HIGHLIGHTS: USA Women Overcome Physical China; Men, Unconventional Japan


Adam Krikorian was becoming more agitated on the sideline at some of the decisions, or lack of, and he gained a yellow card for his efforts. – Fina.org

If a 3-3 tie versus Japan in the first quarter was troublesome for the world’s best women’s water polo team, then an encounter with one of the most physical opponents in recent history was even more disconcerting for Team USA. The Americans eventually finished their second match of the 2020 Tokyo Olympics versus China on the leading end of a 12-7 victory, but not before a bloodied nose for Maggie Steffens, a frustratingly grabby performance from a very improved Chinese side, and a yellow-card scolding for Krikorian.

It was a “wake up call,” if you believe in that kind of thing, for the Americans who so rarely find themselves in competitive games. As usual it was defense that drove their second-half scoring run (six to China’s one), the Yanks applying pressure that appeared to sap the strength of the Chinese, who were shooting as effectively as any American opponent in recent memory, but whose bench can’t match those of Krikorian’s team (whose can?).

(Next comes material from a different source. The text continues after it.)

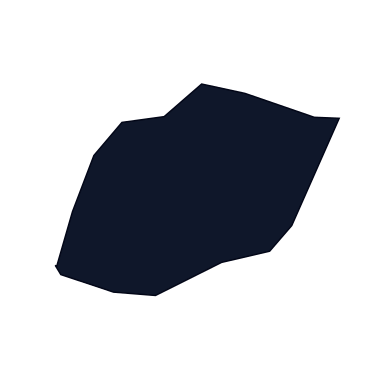 outline of Partille, Västra Götaland, Sweden, rotated 29°
{"feature_id": "70781695B82968096890663", "entity_name": "Partille", "entity_type": "district", "adm_level": 2, "iso_a3": "SWE", "parent_name": "Sweden", "parent_adm1": "Västra Götaland", "projection": "orthographic", "projection_center": [12.147, 57.742], "detail": "fine", "context": "isolated", "style": "filled", "palette": "ink", "viewbox_px": 384, "rotation_deg": 29, "n_neighbors": 0, "source": "geoboundaries", "source_scale": "gbopen_adm2", "svg_char_len": 391}
<svg xmlns="http://www.w3.org/2000/svg" viewBox="0 0 384 384"><g transform="rotate(29 192 192)"><path d="M107.9,322.5L108.4,322.7L117.3,327.8L171.9,317.6L210.2,300.2L252.0,239.2L288.6,206.1L292.0,189.7L295.5,173.0L285.0,56.2L262.7,67.4L190.5,80.1L148.1,92.9L131.1,139.6L97.0,165.1L88.5,207.6L97.0,267.1L109.7,322.5L107.9,322.5Z" fill="#0f172a" stroke="#020617" stroke-width="1.5"/></g></svg>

They emerge with a 2-0 record and face Hungary on Thursday.

Meanwhile, the US men were treated as subjects of a lab experiment and nearly didn’t make it. The Japanese, known for their quirky (bizarre?) tactics over the past half decade turned up the weirdness to 11 on Tuesday. Their exceptionally high-risk system, which invites the opponent to take “inside water” while relying on very tight discipline, stymied the US for much of the first half and beyond. Similarly, at the opposite end of the pool, the Americans appeared unprepared for the quickness of the Japanese, who left the center position unfilled and ran endless picks and drives that knocked Team USA off balance.

You may have noticed that we implemented a new system on defence. In the first half it worked well but we were not able to keep it going. We will keep doing it and eliminating our mistakes. Other team might not cope with this system. – Yoji Omoto, Japan Men’s Head Coach

That steep learning curve peaked and the Americans were able to put together much improved defense and better shooting, which deflated Japan and its shallower bench. An 8-5 second half turned the deficit in to a surplus at the end of the exhausting match, 15-13. Next come the South Africans, who have struggled in Olympic competition in recent years and should present the US with fewer headaches.